OLMo-2-1124-13B-SFT
Property | Value |
---|---|
Base Model | OLMo-2-13B-1124 |
License | Apache 2.0 |
Language | English |
Training Data | Tülu 3 Dataset |
Paper | Available Here |
What is OLMo-2-1124-13B-SFT?
OLMo-2-1124-13B-SFT is a sophisticated language model developed by Allen AI as part of their Open Language Model (OLMo) series.

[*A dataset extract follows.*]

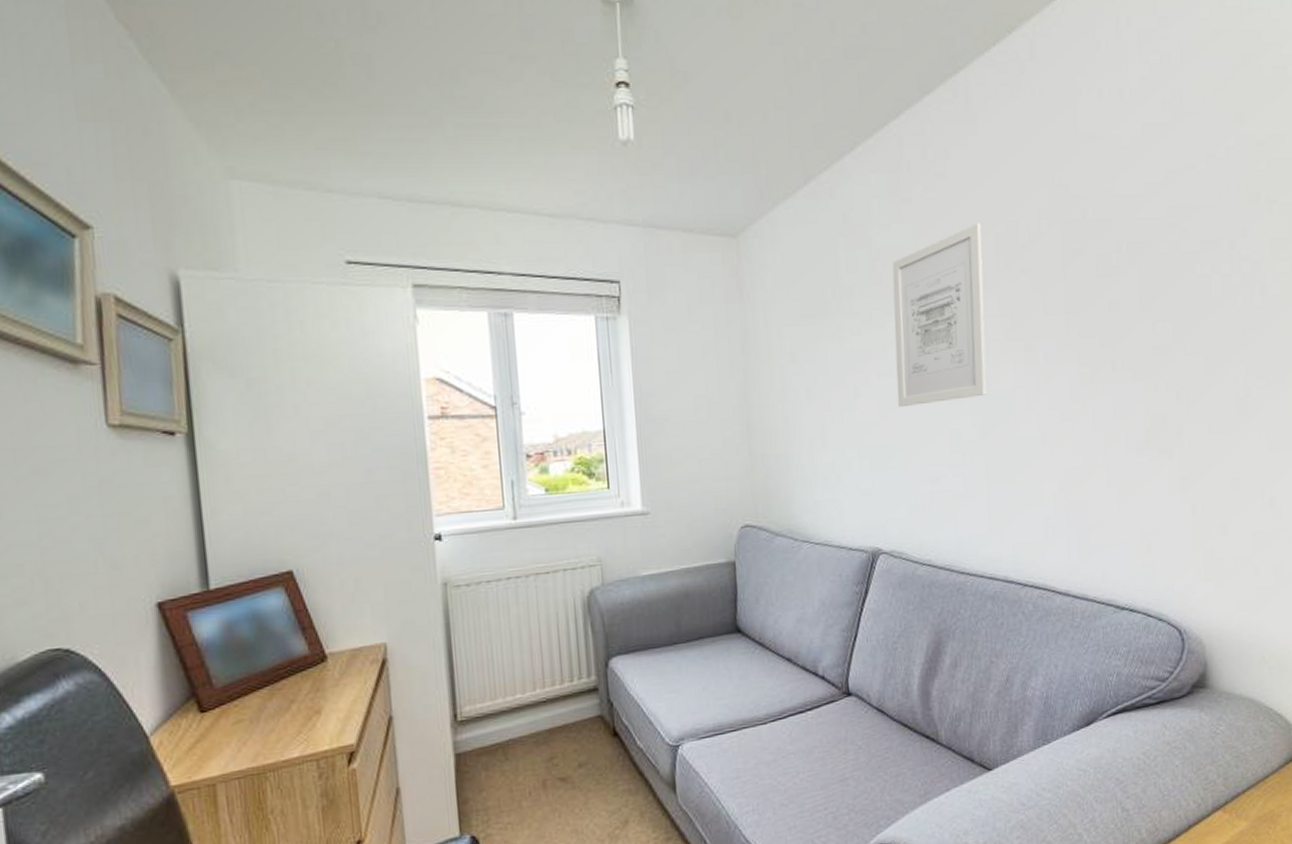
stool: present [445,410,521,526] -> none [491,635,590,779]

It represents a supervised fine-tuned version of the base OLMo-2-13B model, specifically optimized using the Tülu 3 dataset to enhance performance across diverse tasks.
Implementation Details
The model utilizes advanced hyperparameters including a learning rate of 7.5E-06, an effective batch size of 128, and a maximum sequence length of 4096. Training was conducted over 2 epochs with a linear learning rate schedule and a warmup ratio of 0.03.
- Implements a specific chat template with user/assistant markers
- Supports standard HuggingFace integration
- Includes built-in tokenizer functionality
- Optimized for 4096 token context window
Core Capabilities
- Strong performance on mathematical reasoning (87.4% on GSM8k)
- Enhanced safety features (77.5% on safety benchmarks)
- Robust MMLU performance (68.6%)
- Specialized in text generation and conversational tasks
- Comprehensive instruction following abilities
Frequently Asked Questions
Q: What makes this model unique?
This model stands out for its fully open nature and impressive performance across diverse tasks, particularly in mathematics and reasoning. It achieves state-of-the-art results among open-source models in several benchmarks while maintaining transparency in its training process.
Q: What are the recommended use cases?
The model excels in mathematical reasoning, general knowledge tasks, and conversational applications. It's particularly well-suited for research and educational purposes, though users should be aware of its limitations regarding safety and bias handling.